Saving: A Simple Low-Risk Investment Strategy


The Dow Jones Industrial Average's recent one-day drop of 777 points most likely sent more than a few people's hearts into a flutter, if not full-scale panic. Drops like that make people question why they invest in the stock market, and the reaction is usually to run to safer investments; but if you have your personal finances in order and are investing for the long term, such drops in the stock market itself aren't anything to overly worry about (what these plunges mean for the economy is a different story).

When it comes to investing, there is a low-risk, high-return investment strategy that's easy to learn and every family should adopt. Saving and putting your money to work in index funds isn't as sexy as picking a winning stock and it's probably not something that you'll be bragging about to your friends at end-of-the-year parties, but it will provide you with a nice retirement nest egg with little risk because the strategy has a lot more to do with issues that you can control than how the stock market is doing any particular month.

The first step is to realize that you should spend your free time where it will benefit you the most financially. That place is not learning the intricacies of how to pick individual stocks. When you realize that simply duplicating the S&P 500's performance through index funds will put you well ahead of what you could likely achieve on your own or what most fund managers will produce, you have placed yourself in a position to take advantage of the limited time you have to spend on investing.

The main area you should spend your time is learning to save money to build your investment funds. The average person gets ahead by learning how to budget, how to save money and how to be frugal, not by monitoring what the stock market does on a daily, monthly or even yearly basis. It's in your financial interest to spend your time figuring out ways to save money rather than trying to find ways to trade in and out of market volatility. It is far easier and rewarding to your bottom line to save money than to try and get a better return rate.

There are a number of reasons for this. The most important is that it is not a choice of either investing in the stock market or saving money.

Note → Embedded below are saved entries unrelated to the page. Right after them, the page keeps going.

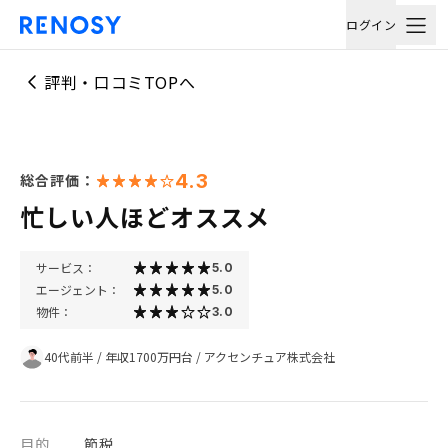
ログイン
評判・口コミTOPへ
4.3
総合評価：
忙しい人ほどオススメ
サービス：
5.0
エージェント：
5.0
物件：
3.0
40代前半
/
年収1700万円台
/
アクセンチュア株式会社
目的
節税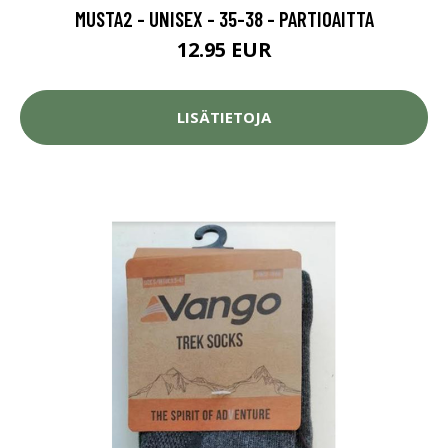
MUSTA2 - UNISEX - 35-38 - PARTIOAITTA
12.95 EUR
LISÄTIETOJA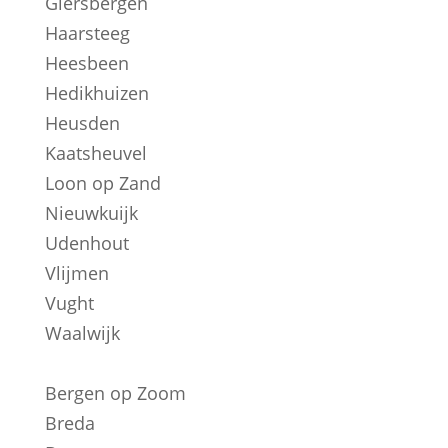
Giersbergen
Haarsteeg
Heesbeen
Hedikhuizen
Heusden
Kaatsheuvel
Loon op Zand
Nieuwkuijk
Udenhout
Vlijmen
Vught
Waalwijk
Bergen op Zoom
Breda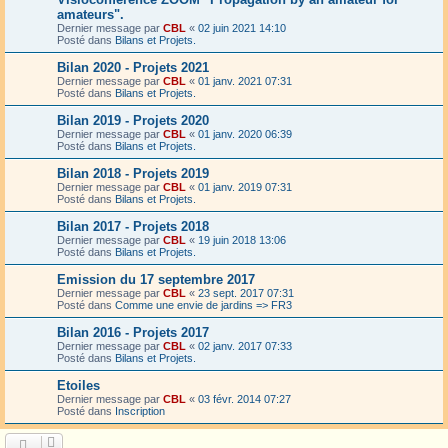
amateurs".
Dernier message par
CBL
«
02 juin 2021 14:10
Posté dans
Bilans et Projets.
Bilan 2020 - Projets 2021
Dernier message par
CBL
«
01 janv. 2021 07:31
Posté dans
Bilans et Projets.
Bilan 2019 - Projets 2020
Dernier message par
CBL
«
01 janv. 2020 06:39
Posté dans
Bilans et Projets.
Bilan 2018 - Projets 2019
Dernier message par
CBL
«
01 janv. 2019 07:31
Posté dans
Bilans et Projets.
Bilan 2017 - Projets 2018
Dernier message par
CBL
«
19 juin 2018 13:06
Posté dans
Bilans et Projets.
Emission du 17 septembre 2017
Dernier message par
CBL
«
23 sept. 2017 07:31
Posté dans
Comme une envie de jardins => FR3
Bilan 2016 - Projets 2017
Dernier message par
CBL
«
02 janv. 2017 07:33
Posté dans
Bilans et Projets.
Etoiles
Dernier message par
CBL
«
03 févr. 2014 07:27
Posté dans
Inscription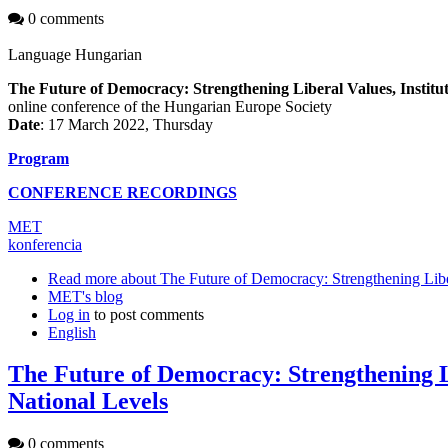
0 comments
Language
Hungarian
The Future of Democracy: Strengthening Liberal Values, Institu
online conference of the Hungarian Europe Society
Date
: 17 March 2022, Thursday
Program
CONFERENCE RECORDINGS
MET
konferencia
Read more
about The Future of Democracy: Strengthening Liber
MET's blog
Log in
to post comments
English
The Future of Democracy: Strengthening Li
National Levels
0 comments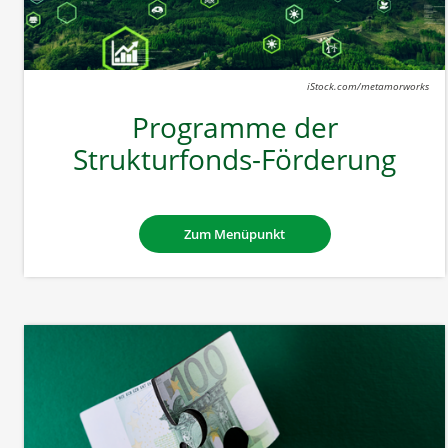
iStock.com/metamorworks
Programme der
Strukturfonds-Förderung
Zum Menüpunkt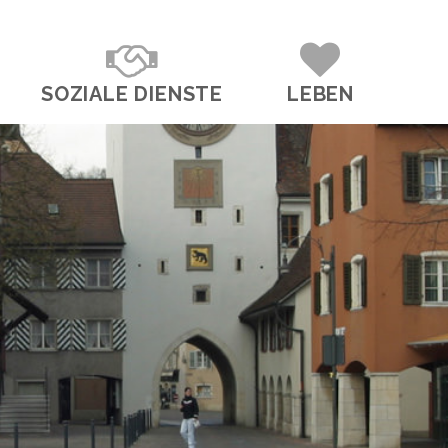
SOZIALE DIENSTE
LEBEN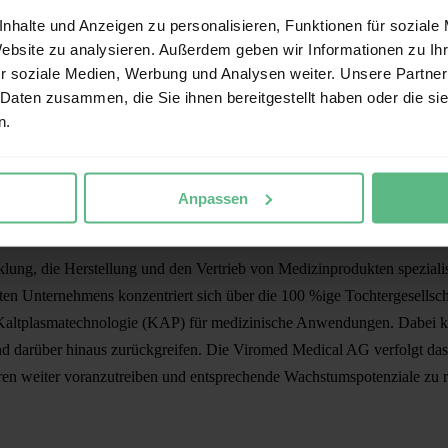
edical AG:
nhalte und Anzeigen zu personalisieren, Funktionen für soziale
chen Datenbasis und klar definiertem therapeutischem Fenster stehen wi
Website zu analysieren. Außerdem geben wir Informationen zu I
r soziale Medien, Werbung und Analysen weiter. Unsere Partner
n Gespräche haben die Rahmenbedingungen für eine Anwendung bei schw
 Daten zusammen, die Sie ihnen bereitgestellt haben oder die s
sität des Saarlands diese Parameter bestätigt, sehen wir die realistisch
n.
inischer Anwendung einzuleiten. Wir sind überzeugt, dass eine physikal
erer Lungeninfektionen internationale Aufmerksamkeit auf sich zieh
ende Übergang von der präklinischen Validierung in die klinische Reali
Anpassen
ung, die Herstellung und den Vertrieb von Medizinprodukten spezialis
rten Unternehmens konzentriert sich über die 100 %ige Tochtergesells
 Kaltplasmatechnologie (KAP) für medizinische Anwendungen. Dabei k
 darüber hinaus zurückgreifen. Die Viromed Medical AG verfolgt das 
n weiter voranzutreiben und entsprechende Wachstumspotenziale zu re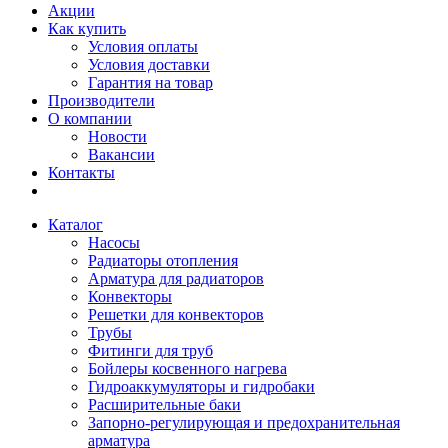
Акции
Как купить
Условия оплаты
Условия доставки
Гарантия на товар
Производители
О компании
Новости
Вакансии
Контакты
Каталог
Насосы
Радиаторы отопления
Арматура для радиаторов
Конвекторы
Решетки для конвекторов
Трубы
Фитинги для труб
Бойлеры косвенного нагрева
Гидроаккумуляторы и гидробаки
Расширительные баки
Запорно-регулирующая и предохранительная
арматура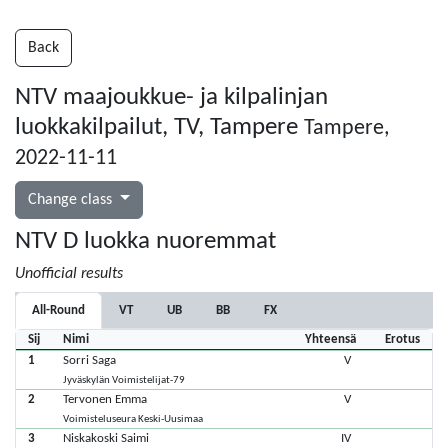
Back
NTV maajoukkue- ja kilpalinjan
luokkakilpailut, TV, Tampere
Tampere,
2022-11-11
Change class
NTV D luokka nuoremmat
Unofficial results
All-Round
VT
UB
BB
FX
Sij
Nimi
Yhteensä
Erotus
1
Sorri Saga
V
Jyväskylän Voimistelijat-79
2
Tervonen Emma
V
Voimisteluseura Keski-Uusimaa
3
Niskakoski Saimi
IV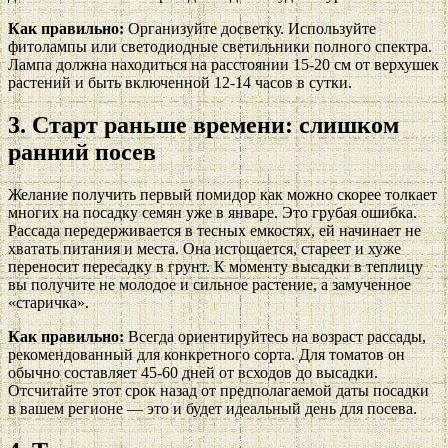
Как правильно:
Организуйте досветку. Используйте
фитолампы или светодиодные светильники полного спектра.
Лампа должна находиться на расстоянии 15-20 см от верхушек
растений и быть включенной 12-14 часов в сутки.
3. Старт раньше времени: слишком
ранний посев
Желание получить первый помидор как можно скорее толкает
многих на посадку семян уже в январе. Это грубая ошибка.
Рассада передерживается в тесных емкостях, ей начинает не
хватать питания и места. Она истощается, стареет и хуже
переносит пересадку в грунт. К моменту высадки в теплицу
вы получите не молодое и сильное растение, а замученное
«старичка».
Как правильно:
Всегда ориентируйтесь на возраст рассады,
рекомендованный для конкретного сорта. Для томатов он
обычно составляет 45-60 дней от всходов до высадки.
Отсчитайте этот срок назад от предполагаемой даты посадки
в вашем регионе — это и будет идеальный день для посева.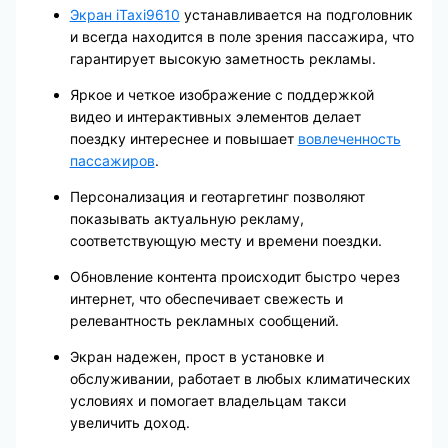
Экран iTaxi9610
устанавливается на подголовник
и всегда находится в поле зрения пассажира, что
гарантирует высокую заметность рекламы.
Яркое и четкое изображение с поддержкой
видео и интерактивных элементов делает
поездку интереснее и повышает
вовлеченность
пассажиров
.
Персонализация и геотаргетинг позволяют
показывать актуальную рекламу,
соответствующую месту и времени поездки.
Обновление контента происходит быстро через
интернет, что обеспечивает свежесть и
релевантность рекламных сообщений.
Экран надежен, прост в установке и
обслуживании, работает в любых климатических
условиях и помогает владельцам такси
увеличить доход.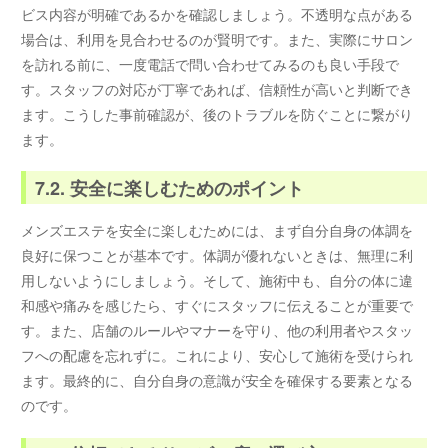
ビス内容が明確であるかを確認しましょう。不透明な点がある
場合は、利用を見合わせるのが賢明です。また、実際にサロン
を訪れる前に、一度電話で問い合わせてみるのも良い手段で
す。スタッフの対応が丁寧であれば、信頼性が高いと判断でき
ます。こうした事前確認が、後のトラブルを防ぐことに繋がり
ます。
7.2. 安全に楽しむためのポイント
メンズエステを安全に楽しむためには、まず自分自身の体調を
良好に保つことが基本です。体調が優れないときは、無理に利
用しないようにしましょう。そして、施術中も、自分の体に違
和感や痛みを感じたら、すぐにスタッフに伝えることが重要で
す。また、店舗のルールやマナーを守り、他の利用者やスタッ
フへの配慮を忘れずに。これにより、安心して施術を受けられ
ます。最終的に、自分自身の意識が安全を確保する要素となる
のです。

When you spend your time looking for ways to save money, you can then take this money and also invest it in an S&P 500 Index fund without it taking any additional time figuring out which stocks to bet on.

Index investing allows you to receive the benefit of compound interest while having a larger base of money to place into the investment. Even if you were a genius stock-picker, you would have to generate double-digit returns over the S&P 500 on a yearly basis to have a chance to compete with someone who learns how to wisely save money.

For example, let's take someone that earns $50,000 a year. If that person normally saves 10% a year and then spends five hours a week investing to achieve a return of 15%, the person would end up with an investment totaling $5,750 at the end of the year. This scenario would be a return that most people would be ecstatic with.

When you look at it from the perspective concentrating on saving and then taking that savings to invest, however, it means that the person would only need to save $750 for the entire year or a little under $65 a month over their normal spending to get the same return. It is actually even less since this isn't even taking into account the interest that would be earned in the S&P 500 index fund. Most people can squeeze much more than $100 a month in savings from their budget without even feeling any pain.

In addition, implementing a saving strategy is much easier than learning to pick stocks and provides quicker returns. Your savings are usually immediate and not realized over the entire year. Add in the benefits that there are no taxes levied on the money you save and no stock market fees to pay in order to get the savings and it becomes even more of an advantage to concentrate your time on learning to save money.

Once you realize that you're better off spending your time budgeting and living frugally rather than searching for a better investment return, then there is no reason to panic when events like last Monday's occur. If you spend your time learning how to save money while not disrupting your lifestyle, then even when the stock market is in turmoil, you can rest peacefully knowing that your savings will simply buy more index fund shares.